Face it; unless you go out on Thanksgiving and aren’t sent home with a doggie bag, you’re going to have leftovers piled up in the fridge. Here’s what to do with them.
Don’t fear the turkey drying out. Former Washington Post staffer Renee Schettler suggests frying it up with “copious amounts of butter,” then putting the meat along with bacon, avocado, mayo and red onion into a sandwich.
The dinner rolls can be made into bread pudding, while the cranberry sauce could be turned into a BBQ sauce.
Try stuffing waffles for breakfast. But if you don’t have an iron, use the leftovers as fritters or to fill other foods like mushroom caps.

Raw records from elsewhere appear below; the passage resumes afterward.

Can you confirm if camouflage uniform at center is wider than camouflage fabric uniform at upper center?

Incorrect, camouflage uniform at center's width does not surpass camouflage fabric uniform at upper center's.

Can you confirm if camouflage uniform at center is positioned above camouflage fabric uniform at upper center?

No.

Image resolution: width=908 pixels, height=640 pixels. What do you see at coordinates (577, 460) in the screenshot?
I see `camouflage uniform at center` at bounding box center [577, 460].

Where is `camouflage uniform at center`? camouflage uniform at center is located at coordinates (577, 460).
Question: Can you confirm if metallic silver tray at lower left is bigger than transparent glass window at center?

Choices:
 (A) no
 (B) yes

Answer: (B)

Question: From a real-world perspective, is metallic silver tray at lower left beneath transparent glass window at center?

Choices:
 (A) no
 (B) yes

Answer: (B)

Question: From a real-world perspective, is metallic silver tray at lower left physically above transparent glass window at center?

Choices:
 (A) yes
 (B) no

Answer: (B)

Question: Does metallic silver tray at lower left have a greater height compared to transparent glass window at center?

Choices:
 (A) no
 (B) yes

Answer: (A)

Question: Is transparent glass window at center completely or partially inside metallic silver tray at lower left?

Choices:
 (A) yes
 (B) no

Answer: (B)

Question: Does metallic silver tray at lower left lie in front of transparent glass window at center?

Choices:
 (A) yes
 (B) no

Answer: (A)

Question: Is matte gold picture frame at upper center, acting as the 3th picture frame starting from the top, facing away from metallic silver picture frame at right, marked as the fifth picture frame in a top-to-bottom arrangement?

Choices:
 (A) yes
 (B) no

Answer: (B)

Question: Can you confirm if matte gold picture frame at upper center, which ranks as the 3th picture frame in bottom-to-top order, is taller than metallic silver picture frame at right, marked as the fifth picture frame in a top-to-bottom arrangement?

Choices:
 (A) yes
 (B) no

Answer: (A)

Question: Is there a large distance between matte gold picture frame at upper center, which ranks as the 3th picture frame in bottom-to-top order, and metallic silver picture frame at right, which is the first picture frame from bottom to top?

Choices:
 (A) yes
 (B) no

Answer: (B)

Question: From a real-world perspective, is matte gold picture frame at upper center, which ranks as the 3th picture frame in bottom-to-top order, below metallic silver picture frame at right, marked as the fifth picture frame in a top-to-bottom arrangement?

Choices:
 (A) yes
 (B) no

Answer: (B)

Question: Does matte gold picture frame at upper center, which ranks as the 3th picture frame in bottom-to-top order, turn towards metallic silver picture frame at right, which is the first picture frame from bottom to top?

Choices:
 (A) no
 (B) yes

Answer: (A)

Your Thanksgiving feast won’t have nutritional information as you find in restaurants. No worries, we’ll count up the calories for you.
According to the Calorie Control Council, an average American consumes 3,000 calories and 150 grams of fat in a traditional Thanksgiving meal. That’s without seconds!
That’s about the same as having 6 McDonald’s Big Macs or 12 servings of Haagen-Dazs ice cream.
To burn off Thanksgiving dinner, a 160-pound person would have to run moderately for 4 hours or swim for 5 hours. Whew.

Before you fill your face with Thanksgiving food, you should exhibit some courtesy. Follow these etiquette rules from What’s Cooking America to help make the gathering even better.
Always pass the salt and pepper together. Before you even ask for it, taste the food before you add extra seasoning.
Dinner doesn’t start until the host unfolds their napkin and places it on their lap. In some homes, the host is usually trying to make sure guests are fine before they eat but it is proper to wait for them to sit down to start chowing down.
The Emily Post Institute says to cut your meal one piece at a time. Basically, you aren’t a child. You can handle cutting then eating one morsel at a time. Also, respect the home you are visiting. The host trusted you enough to invite you over, so show respect to their place.

There could be far fewer turkeys on the table this Thursday, as a new survey reveals that over one-quarter of Americans are considering a meat-free Thanksgiving.
According to results shared by vegan brand The Meatless Farm, 28.6 percent of the 1,050 asked would be willing to skip the bird, with that figure increasing to nearly half of respondents aged 18-24 and 25-34.
Those who would break with tradition cite personal health as a contributing factor.
“Being mindful of how we live and eat has become a priority in today’s world and the numbers reveal a huge shift towards plant-based eating in the US,” notes the company’s North American general manager, Kasper Vesth.